I love love love wallpaper & rarely have lived anywhere — even when I’ve rented — that I haven’t papered extensively. My first papering adventure was my first apartment in Toronto right after I graduated from uni. It was white with a black “wrought iron” scroll pattern (think fancy wrought-iron fence), very airy & quite elegant, & I did the entry & the long hall that ran the width of the apartment. It was cheap paper — I’d just started my first “real” job & couldn’t afford better — & it was like hanging wet tissue paper. Even more challenging, the place was built in the ’30s & there wasn’t a straight wall or even surface anywhere. It took me days & a lot of false starts & mistakes & “do overs” (my engineer’s brain & eye hate things being out of alignment or not matching perfectly — I’m that person who will walk across a restaurant to straighten a crooked picture), but it looked fabulous when I was done & I was addicted for life. I have no idea how many linear feet of paper I’ve put up over the next 40 years, but I imagine it’s 1000s. And yes, anyone can do it with a bit of care & attention. Your mudroom & foyer are gorgeous, Shannon! But, as you’ve already discovered, be aware that you’ll never look at a wall in the same way again (ANY wall; it doesn’t even have to be your own!). LOL!

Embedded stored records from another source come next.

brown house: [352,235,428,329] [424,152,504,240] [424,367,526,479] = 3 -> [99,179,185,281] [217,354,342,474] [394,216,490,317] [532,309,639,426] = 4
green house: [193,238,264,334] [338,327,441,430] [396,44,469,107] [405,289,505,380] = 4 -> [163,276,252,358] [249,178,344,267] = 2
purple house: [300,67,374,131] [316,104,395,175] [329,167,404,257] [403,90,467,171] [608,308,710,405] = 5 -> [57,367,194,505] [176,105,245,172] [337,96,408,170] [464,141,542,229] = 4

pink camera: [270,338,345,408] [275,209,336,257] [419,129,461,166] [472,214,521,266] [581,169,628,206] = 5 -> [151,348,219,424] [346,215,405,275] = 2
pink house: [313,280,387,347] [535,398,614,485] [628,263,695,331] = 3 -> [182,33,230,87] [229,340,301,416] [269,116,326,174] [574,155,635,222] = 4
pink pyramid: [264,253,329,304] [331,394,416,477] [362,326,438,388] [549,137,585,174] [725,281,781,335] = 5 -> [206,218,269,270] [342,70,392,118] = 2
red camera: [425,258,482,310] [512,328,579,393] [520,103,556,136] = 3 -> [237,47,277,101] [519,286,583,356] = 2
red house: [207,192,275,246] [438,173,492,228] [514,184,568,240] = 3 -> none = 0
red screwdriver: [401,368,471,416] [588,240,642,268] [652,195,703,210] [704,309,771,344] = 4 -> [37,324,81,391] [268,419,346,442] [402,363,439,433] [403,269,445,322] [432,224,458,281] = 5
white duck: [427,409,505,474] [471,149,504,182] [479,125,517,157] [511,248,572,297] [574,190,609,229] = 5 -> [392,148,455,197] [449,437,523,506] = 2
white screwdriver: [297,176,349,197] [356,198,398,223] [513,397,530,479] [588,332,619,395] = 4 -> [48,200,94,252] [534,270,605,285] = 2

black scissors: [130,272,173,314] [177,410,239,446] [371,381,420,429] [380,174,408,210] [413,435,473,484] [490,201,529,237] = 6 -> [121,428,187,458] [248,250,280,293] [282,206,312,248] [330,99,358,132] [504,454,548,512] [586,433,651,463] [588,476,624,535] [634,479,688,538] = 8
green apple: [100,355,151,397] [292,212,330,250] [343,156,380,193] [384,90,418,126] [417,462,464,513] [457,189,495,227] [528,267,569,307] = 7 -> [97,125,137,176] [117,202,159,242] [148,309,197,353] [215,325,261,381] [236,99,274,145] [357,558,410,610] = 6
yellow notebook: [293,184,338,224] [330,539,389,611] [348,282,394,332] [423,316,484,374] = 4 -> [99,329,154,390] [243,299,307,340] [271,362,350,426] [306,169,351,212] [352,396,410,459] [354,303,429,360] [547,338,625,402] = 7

Oh Susanne, I do so love your comment! Your last sentence had me as you shared, laughing out loud!! It is true!!!
Wallpaper makes me smile! I have fond memories of my mom, now 93, always wallpapering in each new home we moved into. The kitchen dinette, formal dining room and the master bedroom always got the royal wallpaper treatment:)
Julia, thank you very much for sharing. 🙂 It truly makes a house feel like a home, doesn’t it? 🙂
Thanks for sharing mostly new-to-me wallpaper companies. When I took down (scraped off!) the last wallpaper from my walls years ago, I told my husband, “Never again!” Now you have me reconsidering. The rooms you wallpapered in your new home are lovely, as are many of the inspiration photos above. Perhaps it’s best never to say never. 😉 BTW, James Farmer is from my neck of the woods. He’s such a talented, creative person!
Amy, thank you for the introduction. I will certainly look into him as I had not heard of him. 🙂
Oooh there is only one you’re missing! Sanderson. Beautiful traditional English wallpaper and fabrics.
Terri, Sanderson is #4 on the list. 🙂 Yep, certainly one to know as you know! 🙂 Thank you for stopping by.
Interestingly, Cole & Son wasn’t on your list. Have they gone out of business?
Hal, Thank you for bringing them to my attention. I had not known about them, but will look into them now most definitely. 🙂
Oh, no! No mention of De Gournay. Surprising!
Ah! You are correct! De Gournay indeed to added.